Because he says Dallas may have paid a big price in lost conventions and lost dollars.
“It’s an incredibly competitive business,” Jones said. “Most groups do factor in the crime rate in their decision-making process. If they’re looking at inaccurate information that misrepresents the situation in Dallas versus Houston, that’s unfortunate.”
So what other murders is HPD finally counting now? Over multiple years, the new murders include: Patrick Hansen, who was killed in a robbery; Ronald Willis, run down by a car; and Rogelio Hernandez Lopez, a young child whose death HPD labeled “injury to a child” but now has been changed to capital murder. What’s more? HPD even has a suspect now, and records they released to 11news show the case has been referred to the district attorney’s office.
All in all, the department has now reclassified 16 deaths as murders, all as a direct result of our investigation.
11 News: “What’s at stake here?”
Larry Lipton: “The credibility of our city.”
Community activist Lipton said normally, he’d defend the cops.
“I am the biggest booster of law enforcement there is,” he said.

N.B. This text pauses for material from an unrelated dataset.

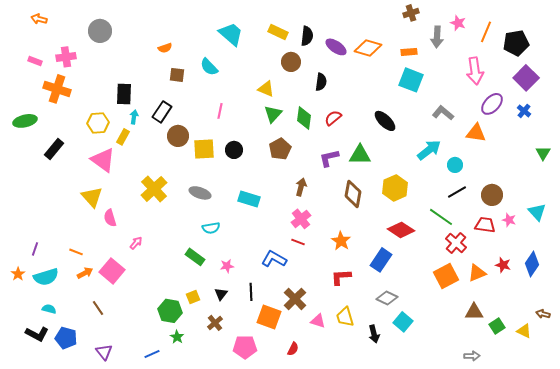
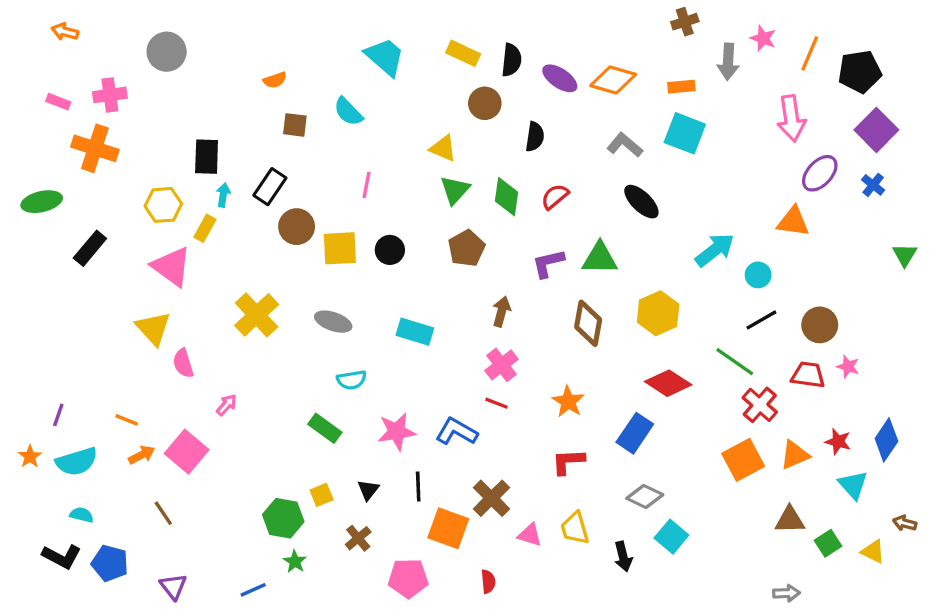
gray L-shape: (443, 113) -> (625, 145), moved
cyan triangle: (537, 212) -> (853, 485), moved
pink star: (227, 266) -> (397, 432), moved, size x1.6
red semicircle: (293, 349) -> (488, 582), turned -32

In fact, he just won the annual Crime Stoppers award as the top civilian supporter of police.
But even he is disturbed by what the Defenders found.
“Some of the cases that have been misclassified, there was no gray area,” Lipton said. “It was very black and white. One would wonder why this would happen.”

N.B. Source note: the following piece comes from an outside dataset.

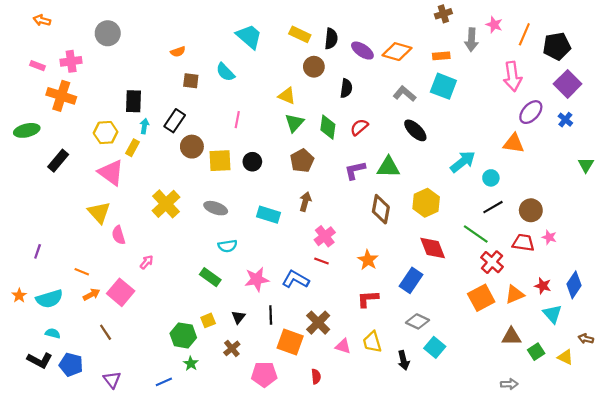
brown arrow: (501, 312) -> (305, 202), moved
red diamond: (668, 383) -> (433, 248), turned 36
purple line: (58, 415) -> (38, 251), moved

For example, take the now infamous case of Stephen McCoy the Defenders first exposed more than six months ago. He was shot three times in the chest and once in the back of the head, and the Medical Examiner called his death a homicide.
HPD has since removed the “suicide” label from his death, but still refuses to count his death as a murder.
“It simply doesn’t make sense,” Lipton said. “That ought to have been a murder since the beginning.”
Recently, a guest editorial in the Houston Chronicle called on HPD to have an independent, comprehensive audit of its crime statistics conducted.
HPD Chief Harold Hurtt responded with his own guest editorial, claiming the FBI has checked out and approved HPD’s records from 2007.
The only problem? Out of more than 200,000 incidents that took place in Houston during 2007, the feds looked at just 277 records.
Further, Chief Hurtt claimed to the Chronicle the state had conducted its own audits of HPD as well, writing: “In fact, the Texas Department of Public Safety has conducted several audits within our Records Division (2001, 2002, 2004 and 2007).”
But the Defenders called DPS to check on that statement. DPS spokeswoman Tela Mange said: “We have not done an audit of their uniform crime reporting program since the year 2000.”
11 News: “So the audits you have done have absolutely nothing to do with crime statistics?
DPS: “That is correct.”
DPS spokeswoman Mange went on to say that the only time DPS has audited Houston crime statistics was back in 1995. A different Houston police chief requested the audit back then. Mange said DPS cannot begin an audit on its own - stressing that HPD would have to request an audit for the process to begin.
Mage also said any audit DPS would do would be much more comprehensive than an FBI "review."
DPS is the state agency in Texas that oversees statistics reported by local agencies to the federal Uniform Crime Reporting program which is run by the FBI.